Dass konservative Jour­na­lis­t:in­nen monatelang Kommentarspalten volljammerten, weil ihnen die Nutzung von Binnen-I, Sternchen, Doppelpunkt oder Unterstrich so viel Sorgen bereiteten – daran hatte man sich ja schon fast gewöhnt. Nun aber nimmt die Debatte um geschlechtergerechte Sprache im Wahlkampf so viel Raum ein, dass es nur noch absurd ist.

Anlass für Kochs Vorschlag sind Verbote von Sonderzeichen fürs Gendern in der Schule. Ende August wurde bekannt, dass an sächsischen Schulen keine Sonderzeichen für geschlechtergerechte Sprache mehr verwendet werden sollen. Gute Idee, dachte sich wohl CDU-Frau Katrin Prien, Bildungsministerin in Schleswig-Holstein, diese Woche. Die Politikerin, die in Laschets Schattenkabinett als Bildungsministerin auftritt, sagte gegenüber den Lübecker Nachrichten: „Gendersternchen, Binnen-I und Unterstrich“ seien „in der Schule grundsätzlich nicht gestattet“.
______________________________
→ **Aufgaben**
#1 Geben Sie den Ausgangstext von „Dass konservative Jour­na­lis­t:in­nen“ bis einschließlich „noch absurd ist.“ wieder und tauschen Sie dabei „Kommentarspalten“ gegen „Leserbriefspalten“ aus.
#2 Beantworten Sie anhand des Ausgangstextes folgende Fragen:
(a) In welchem Zusammenhang nimmt die Debatte um geschlechtergerechte Sprache laut Text so viel Raum ein?
(b) An welchen Schulen sollen seit Ende August keine Sonderzeichen für geschlechtergerechte Sprache mehr verwendet werden?
(c) Gegenüber welcher Zeitung äußerte sich Katrin Prien?
Maßgeblich ist hier allein der Ausgangstext.
______________________________
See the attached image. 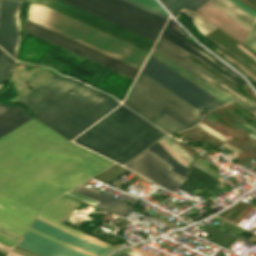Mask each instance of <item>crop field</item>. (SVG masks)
Masks as SVG:
<instances>
[{
    "instance_id": "5142ce71",
    "label": "crop field",
    "mask_w": 256,
    "mask_h": 256,
    "mask_svg": "<svg viewBox=\"0 0 256 256\" xmlns=\"http://www.w3.org/2000/svg\"><path fill=\"white\" fill-rule=\"evenodd\" d=\"M17 246L43 256H90L51 241L29 230H27L20 243H17Z\"/></svg>"
},
{
    "instance_id": "a9b5d70f",
    "label": "crop field",
    "mask_w": 256,
    "mask_h": 256,
    "mask_svg": "<svg viewBox=\"0 0 256 256\" xmlns=\"http://www.w3.org/2000/svg\"><path fill=\"white\" fill-rule=\"evenodd\" d=\"M147 150H149L156 156L160 157L161 159L172 165L173 167L170 169L171 171L177 172L183 175L184 177L186 176V172L188 169L178 164L175 160H173L171 156L160 146L158 142L151 145Z\"/></svg>"
},
{
    "instance_id": "92a150f3",
    "label": "crop field",
    "mask_w": 256,
    "mask_h": 256,
    "mask_svg": "<svg viewBox=\"0 0 256 256\" xmlns=\"http://www.w3.org/2000/svg\"><path fill=\"white\" fill-rule=\"evenodd\" d=\"M79 203V201L64 195L57 200L48 204L42 211V213L58 220L62 219L72 210V208Z\"/></svg>"
},
{
    "instance_id": "ac0d7876",
    "label": "crop field",
    "mask_w": 256,
    "mask_h": 256,
    "mask_svg": "<svg viewBox=\"0 0 256 256\" xmlns=\"http://www.w3.org/2000/svg\"><path fill=\"white\" fill-rule=\"evenodd\" d=\"M99 92L56 74L18 102L27 106L35 118L72 140L119 105Z\"/></svg>"
},
{
    "instance_id": "b80d0937",
    "label": "crop field",
    "mask_w": 256,
    "mask_h": 256,
    "mask_svg": "<svg viewBox=\"0 0 256 256\" xmlns=\"http://www.w3.org/2000/svg\"><path fill=\"white\" fill-rule=\"evenodd\" d=\"M0 246H1V247H4V248H7V249H9V250L11 249V248H9V247L3 245V244H0ZM0 250H2V251H4V252L8 253V251H6V250H4V249H1V248H0Z\"/></svg>"
},
{
    "instance_id": "b54c1fbb",
    "label": "crop field",
    "mask_w": 256,
    "mask_h": 256,
    "mask_svg": "<svg viewBox=\"0 0 256 256\" xmlns=\"http://www.w3.org/2000/svg\"><path fill=\"white\" fill-rule=\"evenodd\" d=\"M239 46L240 48H242L239 44L237 45ZM245 52H247L244 48H242ZM250 56L254 57L253 55H251L249 52H247ZM256 60V58H254Z\"/></svg>"
},
{
    "instance_id": "750c4746",
    "label": "crop field",
    "mask_w": 256,
    "mask_h": 256,
    "mask_svg": "<svg viewBox=\"0 0 256 256\" xmlns=\"http://www.w3.org/2000/svg\"><path fill=\"white\" fill-rule=\"evenodd\" d=\"M255 42H256V22L247 38L245 44H247L249 47L253 48Z\"/></svg>"
},
{
    "instance_id": "214f88e0",
    "label": "crop field",
    "mask_w": 256,
    "mask_h": 256,
    "mask_svg": "<svg viewBox=\"0 0 256 256\" xmlns=\"http://www.w3.org/2000/svg\"><path fill=\"white\" fill-rule=\"evenodd\" d=\"M209 3L245 27L247 30H250L255 19L233 5L228 0H211Z\"/></svg>"
},
{
    "instance_id": "28ad6ade",
    "label": "crop field",
    "mask_w": 256,
    "mask_h": 256,
    "mask_svg": "<svg viewBox=\"0 0 256 256\" xmlns=\"http://www.w3.org/2000/svg\"><path fill=\"white\" fill-rule=\"evenodd\" d=\"M125 166L172 191L186 179L171 172L169 169L172 166L160 160L147 150L131 160Z\"/></svg>"
},
{
    "instance_id": "4177f3b9",
    "label": "crop field",
    "mask_w": 256,
    "mask_h": 256,
    "mask_svg": "<svg viewBox=\"0 0 256 256\" xmlns=\"http://www.w3.org/2000/svg\"><path fill=\"white\" fill-rule=\"evenodd\" d=\"M164 137H165L169 142H171V143H172L183 155H185L191 162L194 160V159H193L189 154H187L177 143H175L168 135H165ZM164 137L162 138V140H163L173 151H175V152L189 165L191 162H190L186 157H184V156H183L172 144H170ZM160 140H161V139H160ZM160 140H159V141H160ZM162 140H161V141H162ZM161 141H160V142H161ZM163 141H162V142H163ZM162 142H161V143H162ZM164 142H163V143H164ZM163 143H162V144H163ZM165 143H164V144H165ZM166 144H165V145H166ZM167 145H166V146H167ZM161 146H162V145H161ZM163 146H164V145H163ZM163 146H162V147H163ZM164 147H165V146H164ZM164 147H163V148H164ZM167 148H168V147H167ZM164 149L172 156L173 159H175L176 161L179 160V159L173 154V155L178 159V160H177L166 148H164ZM168 149H169V148H168ZM169 150H170V149H169ZM170 151H171V150H170ZM171 152H172V151H171ZM172 153H173V152H172ZM176 153H175V154H176ZM177 154H176V155H177ZM178 155H177V156H178ZM179 156H178V157H179ZM180 157H179V158H180ZM181 158H180V159H181ZM181 161H182V160H181ZM178 162H180V161H178ZM182 162H183V161H182ZM180 163H181V162H180ZM181 164H182V163H181ZM183 164H184V163H183ZM183 164H182V165H183ZM184 165H185V164H184ZM185 166H186V165H185ZM186 167H187V166H186Z\"/></svg>"
},
{
    "instance_id": "e52e79f7",
    "label": "crop field",
    "mask_w": 256,
    "mask_h": 256,
    "mask_svg": "<svg viewBox=\"0 0 256 256\" xmlns=\"http://www.w3.org/2000/svg\"><path fill=\"white\" fill-rule=\"evenodd\" d=\"M141 72L203 114L204 108L210 110L225 104L150 55Z\"/></svg>"
},
{
    "instance_id": "cbeb9de0",
    "label": "crop field",
    "mask_w": 256,
    "mask_h": 256,
    "mask_svg": "<svg viewBox=\"0 0 256 256\" xmlns=\"http://www.w3.org/2000/svg\"><path fill=\"white\" fill-rule=\"evenodd\" d=\"M164 37H166L167 39L171 40L172 42H174L175 44H177L178 46L182 47L183 49H185L186 51L190 52L191 54L195 55L196 57H198L200 60H202L203 62L207 63L208 65H210L212 68H214L216 71H218L220 74H222L223 76H225L227 79H229L230 81L234 82L237 85H242V83L238 82L237 80H235L234 78L230 77L229 75H227L226 73H224L222 70H220L218 67L220 66L221 68H223L225 71H227L229 74H231L232 76H234L235 78H237L238 80H240L241 82H243L244 84H246V82L243 80V78L241 76H239L238 74H236L235 72L229 70L227 67H225L223 64L219 63L216 59H214L213 57H211L210 55H208L206 52H204L203 50H201L200 48H198L197 46H195L194 44H192L190 41L184 39L182 36H186L188 37L182 30L181 28L170 18L167 25L165 26L162 34ZM189 38V37H188ZM184 42L185 44H187L188 46L192 47L193 49H195L196 51L200 52L201 54H203L204 56H206L207 58H209L211 61H213L214 63H216L217 65H219L218 67H216L214 64H212L211 62H209L205 57L201 56L200 54H198L196 51H194L193 49H191L190 47L186 46L185 44H183L182 42Z\"/></svg>"
},
{
    "instance_id": "c035e120",
    "label": "crop field",
    "mask_w": 256,
    "mask_h": 256,
    "mask_svg": "<svg viewBox=\"0 0 256 256\" xmlns=\"http://www.w3.org/2000/svg\"><path fill=\"white\" fill-rule=\"evenodd\" d=\"M223 145H225V146H227V147H229V148H231V149H233V150H235V151H237V152H239V153L242 151V150H241V151H239L240 149H239V150H237L238 148H237V149H235V148H233V147H231V146H229V145H227V144H225V143H223ZM239 153H238V154H239Z\"/></svg>"
},
{
    "instance_id": "bc2a9ffb",
    "label": "crop field",
    "mask_w": 256,
    "mask_h": 256,
    "mask_svg": "<svg viewBox=\"0 0 256 256\" xmlns=\"http://www.w3.org/2000/svg\"><path fill=\"white\" fill-rule=\"evenodd\" d=\"M72 191L80 193L82 195H85V196L99 202L97 205L98 207L106 208V209H108L112 212H115L119 215H122L124 217H126V215L128 213H130L132 210L131 207H129L117 200H114L106 195H103L97 191H93L90 188H87L83 185L73 189Z\"/></svg>"
},
{
    "instance_id": "5a996713",
    "label": "crop field",
    "mask_w": 256,
    "mask_h": 256,
    "mask_svg": "<svg viewBox=\"0 0 256 256\" xmlns=\"http://www.w3.org/2000/svg\"><path fill=\"white\" fill-rule=\"evenodd\" d=\"M26 31L35 34L41 38H44L50 42H53L59 46H62L68 50H71L77 54H80L88 59H91L97 63H100L106 67H109L115 71H118L131 78H135L138 69L122 63L116 59L106 56L100 52L90 49L84 45H81L75 41L65 38L59 34L49 31L43 27L33 24L26 20Z\"/></svg>"
},
{
    "instance_id": "d3111659",
    "label": "crop field",
    "mask_w": 256,
    "mask_h": 256,
    "mask_svg": "<svg viewBox=\"0 0 256 256\" xmlns=\"http://www.w3.org/2000/svg\"><path fill=\"white\" fill-rule=\"evenodd\" d=\"M229 1H231L233 4H235L236 6L241 8L243 11H245L246 13L251 15L253 18H256V11H254L250 7L246 6L241 1H239V0H229Z\"/></svg>"
},
{
    "instance_id": "5d738f31",
    "label": "crop field",
    "mask_w": 256,
    "mask_h": 256,
    "mask_svg": "<svg viewBox=\"0 0 256 256\" xmlns=\"http://www.w3.org/2000/svg\"><path fill=\"white\" fill-rule=\"evenodd\" d=\"M10 255H13V256H22L20 254H16V253H13V252H10Z\"/></svg>"
},
{
    "instance_id": "dd49c442",
    "label": "crop field",
    "mask_w": 256,
    "mask_h": 256,
    "mask_svg": "<svg viewBox=\"0 0 256 256\" xmlns=\"http://www.w3.org/2000/svg\"><path fill=\"white\" fill-rule=\"evenodd\" d=\"M156 41L165 20L121 0H64Z\"/></svg>"
},
{
    "instance_id": "d8731c3e",
    "label": "crop field",
    "mask_w": 256,
    "mask_h": 256,
    "mask_svg": "<svg viewBox=\"0 0 256 256\" xmlns=\"http://www.w3.org/2000/svg\"><path fill=\"white\" fill-rule=\"evenodd\" d=\"M27 2L41 3L42 5L87 24L93 28L110 34L116 38L133 44L149 52L154 41L67 4L61 0H23Z\"/></svg>"
},
{
    "instance_id": "1d83c4d3",
    "label": "crop field",
    "mask_w": 256,
    "mask_h": 256,
    "mask_svg": "<svg viewBox=\"0 0 256 256\" xmlns=\"http://www.w3.org/2000/svg\"><path fill=\"white\" fill-rule=\"evenodd\" d=\"M192 165L198 167L199 169L205 171L206 173H208V174H210V175H212V176H214L216 178L220 176L217 173H215L213 170H211L209 167H207V166H205V165H203V164H201V163H199L197 161L194 162Z\"/></svg>"
},
{
    "instance_id": "c21b1889",
    "label": "crop field",
    "mask_w": 256,
    "mask_h": 256,
    "mask_svg": "<svg viewBox=\"0 0 256 256\" xmlns=\"http://www.w3.org/2000/svg\"><path fill=\"white\" fill-rule=\"evenodd\" d=\"M13 251H15V252H18V253H20V254H24V255H27V256H32V255H29V254H26V253H24V252H21V251H17V250H14V249H13Z\"/></svg>"
},
{
    "instance_id": "412701ff",
    "label": "crop field",
    "mask_w": 256,
    "mask_h": 256,
    "mask_svg": "<svg viewBox=\"0 0 256 256\" xmlns=\"http://www.w3.org/2000/svg\"><path fill=\"white\" fill-rule=\"evenodd\" d=\"M31 5L32 4L30 3L29 8L27 10V17H26L27 20H28L29 9H30ZM29 19L34 22H37L41 25H44L48 28L56 30L60 33H63L67 36H70L74 39H77L78 41H80L82 43H85L91 47H94L98 50L108 53L114 57L124 60L130 64L137 66V67H139L142 59L144 58V56L146 54V52L141 49H138L132 45H129L123 41H120L114 37H111L105 33H102L96 29H93V28H91L87 25H84L80 22H77L71 18H68L64 15L57 13V12H54V11H52L48 8H45L41 5H36V4L32 5V7L30 9ZM63 34H61V35H63ZM70 37H68V38H70ZM147 54H146V56H147ZM146 56H145V58H146ZM145 58H144V60H145ZM144 60L142 61L141 65L143 64ZM141 65H140V67H141ZM140 67H139V69H140Z\"/></svg>"
},
{
    "instance_id": "3316defc",
    "label": "crop field",
    "mask_w": 256,
    "mask_h": 256,
    "mask_svg": "<svg viewBox=\"0 0 256 256\" xmlns=\"http://www.w3.org/2000/svg\"><path fill=\"white\" fill-rule=\"evenodd\" d=\"M158 40H160L161 42H163L164 44H166L167 46H169L170 48H172L173 50H175L176 52H178L179 54H181L184 57L189 54V53L185 52L184 50H182L181 48L174 45L173 43H171L170 41H168L166 38H164L161 35ZM160 41H157L154 49H156L157 51H159L160 53H162L163 55H165L166 57H168L169 59H171L172 61H174L175 63H177L178 65H180L181 67H183L184 69H186L187 71L192 73L193 75H195L196 77L204 80L205 82L211 84L212 86L216 87L217 89H219L222 92L226 93L227 95L231 96L235 100L239 101L244 106H246L248 109H250L252 112L256 111V103H254L252 100H250L247 97H245L244 95L240 94L239 92H237L236 90H234L233 88H231L230 86L225 84L224 82H222V81L218 80L217 78L213 77L212 75L206 73L201 68L196 66L194 63L188 61L187 59H185L184 57H182L181 55H179L178 53H176L175 51H173L172 49H170L169 47H167ZM216 83L229 89L230 91L234 92L238 96L227 91L226 89L220 87Z\"/></svg>"
},
{
    "instance_id": "00972430",
    "label": "crop field",
    "mask_w": 256,
    "mask_h": 256,
    "mask_svg": "<svg viewBox=\"0 0 256 256\" xmlns=\"http://www.w3.org/2000/svg\"><path fill=\"white\" fill-rule=\"evenodd\" d=\"M37 218H39V219H41V220H43V221H45V222L55 226V227H58V228L66 231V232H68L70 234H73L75 236L81 237V238L86 239V240H90V241H92V242H94L96 244H99L102 247L107 248V249H109V248L113 249V246H111V245H109V244H107V243H105V242H103V241H101V240H99V239H97L95 237L83 234L84 232L81 233V232H79V231H77V230H75L73 228H70V227H68L66 225H63V224H61V223H59V222H57V221H55V220H53V219L43 215V214H40Z\"/></svg>"
},
{
    "instance_id": "22f410ed",
    "label": "crop field",
    "mask_w": 256,
    "mask_h": 256,
    "mask_svg": "<svg viewBox=\"0 0 256 256\" xmlns=\"http://www.w3.org/2000/svg\"><path fill=\"white\" fill-rule=\"evenodd\" d=\"M21 2L2 0L0 8V47L16 59L19 42V8Z\"/></svg>"
},
{
    "instance_id": "89e229c0",
    "label": "crop field",
    "mask_w": 256,
    "mask_h": 256,
    "mask_svg": "<svg viewBox=\"0 0 256 256\" xmlns=\"http://www.w3.org/2000/svg\"><path fill=\"white\" fill-rule=\"evenodd\" d=\"M10 256V255H9Z\"/></svg>"
},
{
    "instance_id": "d1516ede",
    "label": "crop field",
    "mask_w": 256,
    "mask_h": 256,
    "mask_svg": "<svg viewBox=\"0 0 256 256\" xmlns=\"http://www.w3.org/2000/svg\"><path fill=\"white\" fill-rule=\"evenodd\" d=\"M39 212L0 193V227L21 237Z\"/></svg>"
},
{
    "instance_id": "03da06ac",
    "label": "crop field",
    "mask_w": 256,
    "mask_h": 256,
    "mask_svg": "<svg viewBox=\"0 0 256 256\" xmlns=\"http://www.w3.org/2000/svg\"><path fill=\"white\" fill-rule=\"evenodd\" d=\"M113 256H129V255H126V254L120 252V253H118L116 255H113Z\"/></svg>"
},
{
    "instance_id": "120bbe31",
    "label": "crop field",
    "mask_w": 256,
    "mask_h": 256,
    "mask_svg": "<svg viewBox=\"0 0 256 256\" xmlns=\"http://www.w3.org/2000/svg\"><path fill=\"white\" fill-rule=\"evenodd\" d=\"M67 194H69V195H71V196H73V197H75V198H77V199H79V200H81V201H83V202L89 203V204H91V205L96 206V204H97V202H95V201H93V200H91V199H89V198H87V197H84V196H82V195L73 193V192H71V191L68 192Z\"/></svg>"
},
{
    "instance_id": "5866460e",
    "label": "crop field",
    "mask_w": 256,
    "mask_h": 256,
    "mask_svg": "<svg viewBox=\"0 0 256 256\" xmlns=\"http://www.w3.org/2000/svg\"><path fill=\"white\" fill-rule=\"evenodd\" d=\"M0 242L5 244V245H7V246H9V247H11V248L16 243V241H14V240H12V239H10V238L2 235V234H0Z\"/></svg>"
},
{
    "instance_id": "425ffa30",
    "label": "crop field",
    "mask_w": 256,
    "mask_h": 256,
    "mask_svg": "<svg viewBox=\"0 0 256 256\" xmlns=\"http://www.w3.org/2000/svg\"><path fill=\"white\" fill-rule=\"evenodd\" d=\"M3 87H4V85H0V91L2 90Z\"/></svg>"
},
{
    "instance_id": "8a807250",
    "label": "crop field",
    "mask_w": 256,
    "mask_h": 256,
    "mask_svg": "<svg viewBox=\"0 0 256 256\" xmlns=\"http://www.w3.org/2000/svg\"><path fill=\"white\" fill-rule=\"evenodd\" d=\"M112 164L33 118L0 138V191L42 210Z\"/></svg>"
},
{
    "instance_id": "e1f06a70",
    "label": "crop field",
    "mask_w": 256,
    "mask_h": 256,
    "mask_svg": "<svg viewBox=\"0 0 256 256\" xmlns=\"http://www.w3.org/2000/svg\"><path fill=\"white\" fill-rule=\"evenodd\" d=\"M0 233L6 235V236H8V237H10V238H12V239H14V240H16V241L19 239V237H17V236H15V235H13V234H11V233H9V232H7V231L1 229V228H0Z\"/></svg>"
},
{
    "instance_id": "d23c7cc5",
    "label": "crop field",
    "mask_w": 256,
    "mask_h": 256,
    "mask_svg": "<svg viewBox=\"0 0 256 256\" xmlns=\"http://www.w3.org/2000/svg\"><path fill=\"white\" fill-rule=\"evenodd\" d=\"M0 256H6V253L0 251Z\"/></svg>"
},
{
    "instance_id": "f4fd0767",
    "label": "crop field",
    "mask_w": 256,
    "mask_h": 256,
    "mask_svg": "<svg viewBox=\"0 0 256 256\" xmlns=\"http://www.w3.org/2000/svg\"><path fill=\"white\" fill-rule=\"evenodd\" d=\"M124 104L149 121L166 112L188 128L203 115L141 72Z\"/></svg>"
},
{
    "instance_id": "ae1a2a85",
    "label": "crop field",
    "mask_w": 256,
    "mask_h": 256,
    "mask_svg": "<svg viewBox=\"0 0 256 256\" xmlns=\"http://www.w3.org/2000/svg\"><path fill=\"white\" fill-rule=\"evenodd\" d=\"M138 3H141L147 7H150L158 12H161L167 16H169L164 10L163 8L156 2V0H134Z\"/></svg>"
},
{
    "instance_id": "34b2d1b8",
    "label": "crop field",
    "mask_w": 256,
    "mask_h": 256,
    "mask_svg": "<svg viewBox=\"0 0 256 256\" xmlns=\"http://www.w3.org/2000/svg\"><path fill=\"white\" fill-rule=\"evenodd\" d=\"M163 135L164 132L121 105L74 141L124 164Z\"/></svg>"
},
{
    "instance_id": "25e5ab78",
    "label": "crop field",
    "mask_w": 256,
    "mask_h": 256,
    "mask_svg": "<svg viewBox=\"0 0 256 256\" xmlns=\"http://www.w3.org/2000/svg\"><path fill=\"white\" fill-rule=\"evenodd\" d=\"M253 50H255V51H256V44H255V46H254Z\"/></svg>"
},
{
    "instance_id": "028f5c9d",
    "label": "crop field",
    "mask_w": 256,
    "mask_h": 256,
    "mask_svg": "<svg viewBox=\"0 0 256 256\" xmlns=\"http://www.w3.org/2000/svg\"><path fill=\"white\" fill-rule=\"evenodd\" d=\"M124 1H127V2H129V3L133 4V5H136V6L140 7V8H143V9H145V10H147V11H149V12H152V13H154V14H156V15H159V16L165 18V19L167 18V16H165V15H163V14H161V13H158V12L152 10V9H149V8H147V7H145V6H142V5H140V4L136 3V2H133V1H131V0H124Z\"/></svg>"
},
{
    "instance_id": "730fd06b",
    "label": "crop field",
    "mask_w": 256,
    "mask_h": 256,
    "mask_svg": "<svg viewBox=\"0 0 256 256\" xmlns=\"http://www.w3.org/2000/svg\"><path fill=\"white\" fill-rule=\"evenodd\" d=\"M182 12H185L186 15L190 16L194 25L197 27V29L202 33V35H206L207 33H209L211 30H213L214 27L212 24H210L209 22H207L205 19H203L202 17H200L198 14L185 10L183 9Z\"/></svg>"
},
{
    "instance_id": "733c2abd",
    "label": "crop field",
    "mask_w": 256,
    "mask_h": 256,
    "mask_svg": "<svg viewBox=\"0 0 256 256\" xmlns=\"http://www.w3.org/2000/svg\"><path fill=\"white\" fill-rule=\"evenodd\" d=\"M31 118L19 106H8L0 103V137Z\"/></svg>"
},
{
    "instance_id": "bd1437ed",
    "label": "crop field",
    "mask_w": 256,
    "mask_h": 256,
    "mask_svg": "<svg viewBox=\"0 0 256 256\" xmlns=\"http://www.w3.org/2000/svg\"><path fill=\"white\" fill-rule=\"evenodd\" d=\"M29 230H31V231H33V232H36V233H38V234H40V235H42V236H45V237H47V238H49V239H51V240H54V241H56V242H59V243L64 244V245H66V246H69V247H71V248L77 249V250H79V251L85 252V253L90 254V255H93V256H98V255H96V254H94V253H92V252H89V251H86V250H83V249L74 247V246H72V245L63 243V242H61V241H58V240H56V239H54V238H52V237H50V236H48V235H46V234L40 233V232L35 231V230L31 229V228H29Z\"/></svg>"
},
{
    "instance_id": "d32e631a",
    "label": "crop field",
    "mask_w": 256,
    "mask_h": 256,
    "mask_svg": "<svg viewBox=\"0 0 256 256\" xmlns=\"http://www.w3.org/2000/svg\"><path fill=\"white\" fill-rule=\"evenodd\" d=\"M161 117H163L164 119H166L167 121H169L170 123H172L173 125H175L176 127H178L181 130L186 129L185 126H183L181 123H179L178 121H176L175 119H173L171 116H169L166 113L163 114Z\"/></svg>"
},
{
    "instance_id": "eef30255",
    "label": "crop field",
    "mask_w": 256,
    "mask_h": 256,
    "mask_svg": "<svg viewBox=\"0 0 256 256\" xmlns=\"http://www.w3.org/2000/svg\"><path fill=\"white\" fill-rule=\"evenodd\" d=\"M14 62L15 61L10 56L0 49V84L6 82Z\"/></svg>"
},
{
    "instance_id": "0bd39190",
    "label": "crop field",
    "mask_w": 256,
    "mask_h": 256,
    "mask_svg": "<svg viewBox=\"0 0 256 256\" xmlns=\"http://www.w3.org/2000/svg\"><path fill=\"white\" fill-rule=\"evenodd\" d=\"M234 125L239 127V128H241V129H243V130H245V131H247V132H250V130L246 129L245 127H243L242 125H240L238 123H235Z\"/></svg>"
},
{
    "instance_id": "73cf0c24",
    "label": "crop field",
    "mask_w": 256,
    "mask_h": 256,
    "mask_svg": "<svg viewBox=\"0 0 256 256\" xmlns=\"http://www.w3.org/2000/svg\"><path fill=\"white\" fill-rule=\"evenodd\" d=\"M253 115H255V116H256V113H253Z\"/></svg>"
},
{
    "instance_id": "d9b57169",
    "label": "crop field",
    "mask_w": 256,
    "mask_h": 256,
    "mask_svg": "<svg viewBox=\"0 0 256 256\" xmlns=\"http://www.w3.org/2000/svg\"><path fill=\"white\" fill-rule=\"evenodd\" d=\"M31 228L36 229L38 231H41L43 233H46L48 235H51L53 237H56L66 243L73 244L76 246H79L81 248L87 249L89 251H92L100 256L108 253L109 251L88 241H84L80 238H77L73 235H70L62 230H59L39 219L36 218L34 223L31 225Z\"/></svg>"
},
{
    "instance_id": "4a817a6b",
    "label": "crop field",
    "mask_w": 256,
    "mask_h": 256,
    "mask_svg": "<svg viewBox=\"0 0 256 256\" xmlns=\"http://www.w3.org/2000/svg\"><path fill=\"white\" fill-rule=\"evenodd\" d=\"M150 55H152L153 57H155L156 59H158L159 61H161L162 63H164L165 65H167L168 67H170L171 69H173L174 71H176L177 73L185 77L186 79H188L189 81L201 87L205 91L221 99L222 101L227 103L234 100L229 96L225 95L224 93H222L221 91L217 90L216 88L212 87L211 85L196 78L195 76H193L192 74H190L189 72H187L186 70H184L183 68H181L180 66H178L177 64H175L174 62H172L162 54H160L159 52H157L156 50L153 49Z\"/></svg>"
},
{
    "instance_id": "dafd665d",
    "label": "crop field",
    "mask_w": 256,
    "mask_h": 256,
    "mask_svg": "<svg viewBox=\"0 0 256 256\" xmlns=\"http://www.w3.org/2000/svg\"><path fill=\"white\" fill-rule=\"evenodd\" d=\"M162 4L176 17L182 7L196 11L208 0H160Z\"/></svg>"
}]
</instances>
______________________________
→ **Lösungen**
#1
Dass konservative Jour­na­lis­t:in­nen monatelang Leserbriefspalten volljammerten, weil ihnen die Nutzung von Binnen-I, Sternchen, Doppelpunkt oder Unterstrich so viel Sorgen bereiteten – daran hatte man sich ja schon fast gewöhnt. Nun aber nimmt die Debatte um geschlechtergerechte Sprache im Wahlkampf so viel Raum ein, dass es nur noch absurd ist.

#2
(a) Im Wahlkampf.
(b) An sächsischen Schulen.
(c) Gegenüber den Lübecker Nachrichten.